Well this is an easy limit problem, right? What’s the limit of 6 plus h squared as h approaches 0? Well it equals 6. So we now know that the slope of this curve at the point x equals 3 is 6. So if you actually did a traditional rise over run, the slope, this change in y over change in x is 6.

So we have the instantaneous slope at exactly the point x is equal to 3. So that’s useful. You know if this was a graph of someone’s position, we would then know kind of the instantaneous velocity, which is– well I won’t go into that. I’ll do a separate module on physics.

But this was useful, but let’s see if we can do more generalized version where we don’t have to know ahead of time what point we want to find the slope at. If we can get a generalized formula for the slope at any point along the graph f of x is equal to x squared. So let me clear this. So we’re going to stick with f of x is equal to x squared.

And we know that the slope at any point of this is just going to be the limit as h approaches 0 of f of x plus h minus f of access. All of that over h. This part right here, this is just the slope formula that you learned years ago.

It’s just change in y over change in x. And all we’re doing is we’re seeing what happens as the change in x gets smaller and smaller and smaller as it actually approaches 0. And that’s why we can get the instantaneous change at that point in the curve.

So let’s apply this definition of a derivative to this function. And actually if you want to know the notation, I think this is the notation Lagrange came up with. This is equal to f prime of x.

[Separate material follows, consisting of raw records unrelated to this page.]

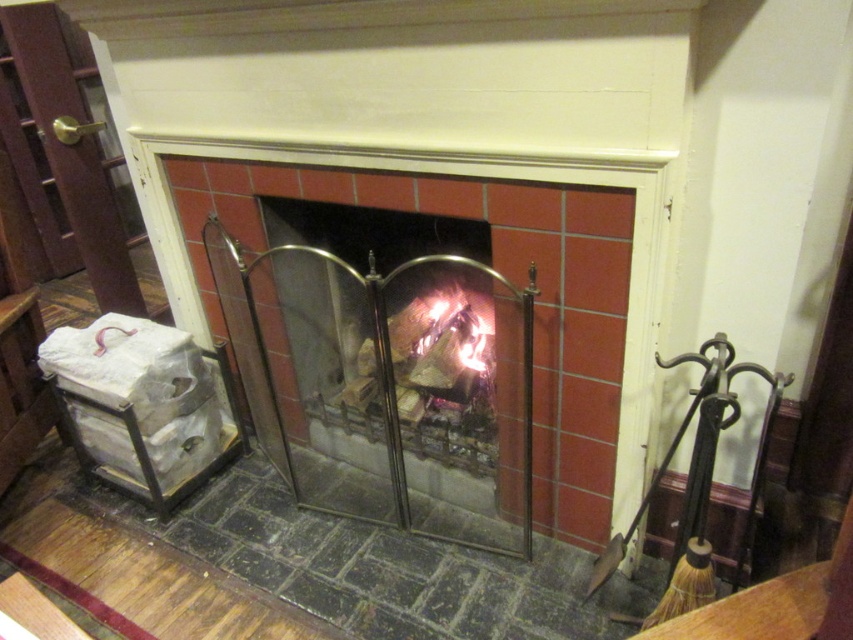
Question: Can you confirm if matte metal fireplace screen at center is wider than charcoal wood fire at center?

Choices:
 (A) yes
 (B) no

Answer: (A)

Question: Does matte metal fireplace screen at center have a smaller size compared to charcoal wood fire at center?

Choices:
 (A) no
 (B) yes

Answer: (A)

Question: Which point appears farthest from the camera in this image?

Choices:
 (A) pos(640,428)
 (B) pos(457,288)

Answer: (B)

Question: Which point appears closest to the camera in this image?

Choices:
 (A) (485, 308)
 (B) (169, 141)

Answer: (B)

Question: From the image, what is the correct spatial relationship of matte metal fireplace screen at center in relation to charcoal wood fire at center?

Choices:
 (A) left
 (B) right

Answer: (A)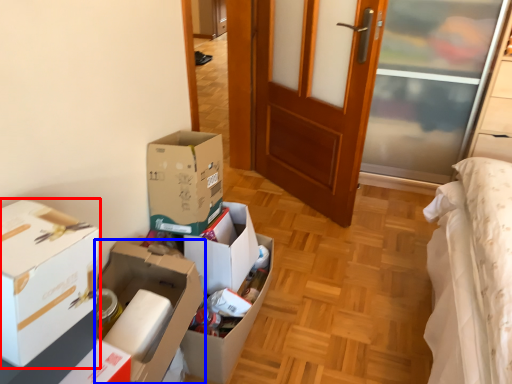
Question: Which object appears closest to the camera in this image, box (highlighted by a red box) or box (highlighted by a blue box)?

Choices:
 (A) box
 (B) box

Answer: (A)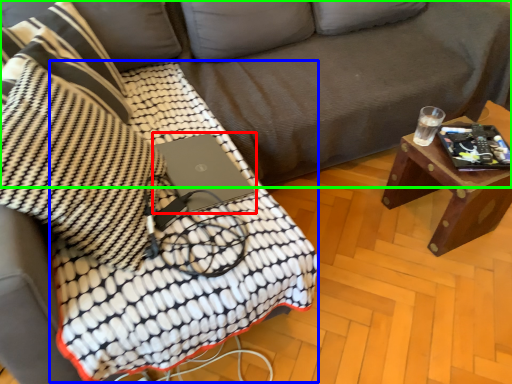
Question: Which object is the closest to the laptop (highlighted by a red box)? Choose among these: blanket (highlighted by a blue box) or studio couch (highlighted by a green box).

Choices:
 (A) blanket
 (B) studio couch

Answer: (A)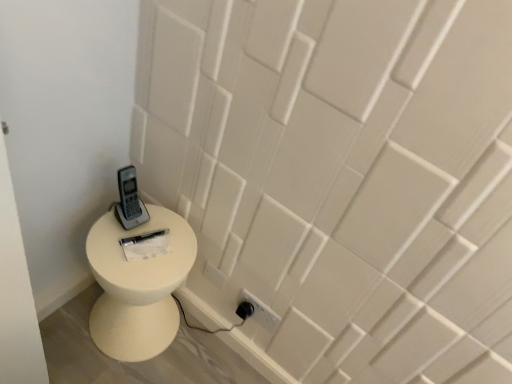
This screenshot has width=512, height=384. Find the location of `vacant point above white matte toilet at lower left (from a real-world perspective)`. vacant point above white matte toilet at lower left (from a real-world perspective) is located at coordinates (139, 243).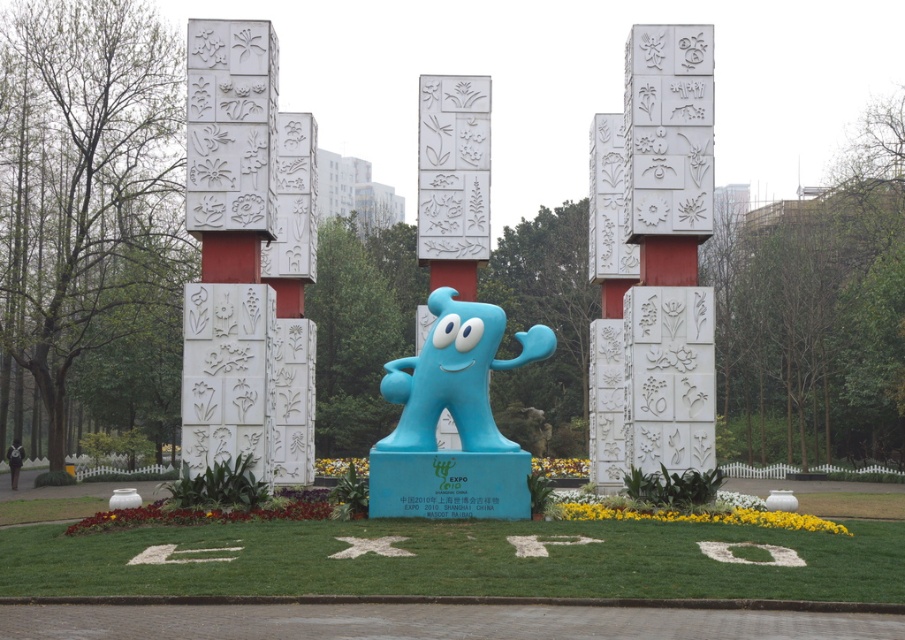
Question: Can you confirm if blue rubber statue at center is smaller than white textured stone pillar at left?

Choices:
 (A) yes
 (B) no

Answer: (A)

Question: Which point appears farthest from the camera in this image?

Choices:
 (A) (665, 180)
 (B) (215, 129)

Answer: (A)

Question: Can you confirm if blue rubber statue at center is bigger than white textured stone pillar at left?

Choices:
 (A) yes
 (B) no

Answer: (B)

Question: In this image, where is blue rubber statue at center located relative to white stone pillars at center?

Choices:
 (A) left
 (B) right

Answer: (A)

Question: Which point is farther to the camera?

Choices:
 (A) (646, 436)
 (B) (656, 593)
 (C) (467, 408)

Answer: (A)

Question: Which object appears closest to the camera in this image?

Choices:
 (A) blue rubber statue at center
 (B) white stone pillars at center

Answer: (A)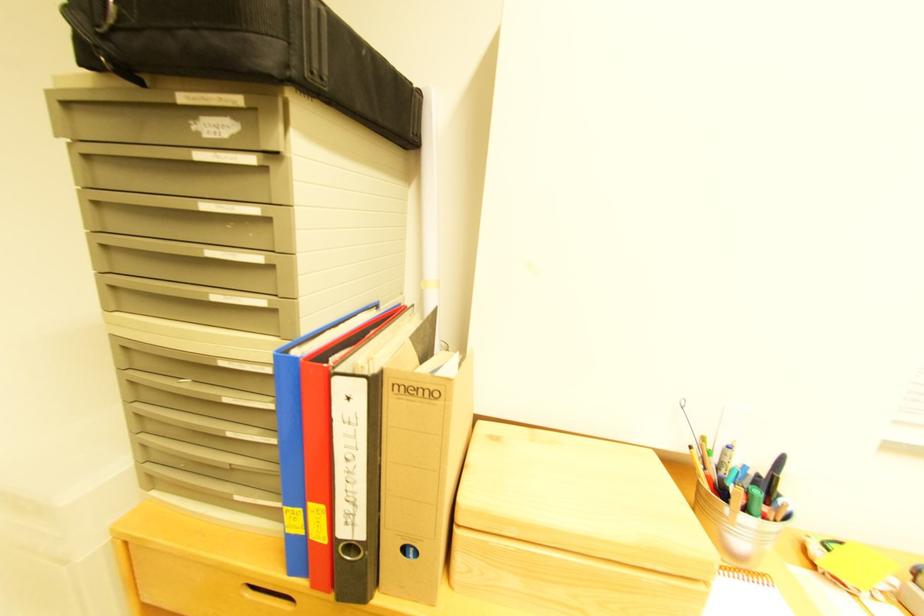
This screenshot has height=616, width=924. I want to click on blue marker, so click(299, 431).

Don’t take my word on it on Lagrange. You might want to look it up on Wikipedia. But this [UNINTELLIGIBLE] derivative of f of x is f prime of x. Let’s apply it to x squared.

So we’re going to say the limit as h approaches 0 of f of x plus h. Well, f of x plus h is just– this pen driving me crazy– x plus h squared. I just took the x plus h and put it into f of x.

Minus f of x–well that’s just x squared– over h. And this is equal to the limit as h approaches 0. Just multiply this out of.

x squared plus 2xh plus h squared minus x squared– running out of space– all of that over h. Let’s simplify this. This x squared cancels out with this minus x squared. And then we can divide the numerator and the denominator by h, and we’re left with the limit as h approaches 0.

Numerator and denominator by h of 2x plus h. Well this is easy. This goes to 0, this is just equal to 2x. So there we have it.

The limit as h approaches 0 is equal to 2x. And this is equal to f prime of x, so the derivative of f of x, which is the denoted by f prime of x is equal to 2x. Well what does it tell us? What have we done for ourselves? Well now I can give you any point along the curve.

Let’s say we want to know the slope at the point 16, right. When at the point 16,256. That’s a point along f of x equals x squared. It’s just 16 and then 16 squared.

What’s the slope at that point? Well we now know the slope is 2 times 16. So the slope is equal to 32. Whatever the x value is you just put into this f prime of x function or the derivative function, and you’ll get the slope at that point.

I think that’s pretty neat and I’ll show you how in future presentations how we can apply this to physics and optimization problems and a whole other set of things. And I’m also going to show you how to find the derivatives for a whole set of other functions. I’ll see in the next presentation.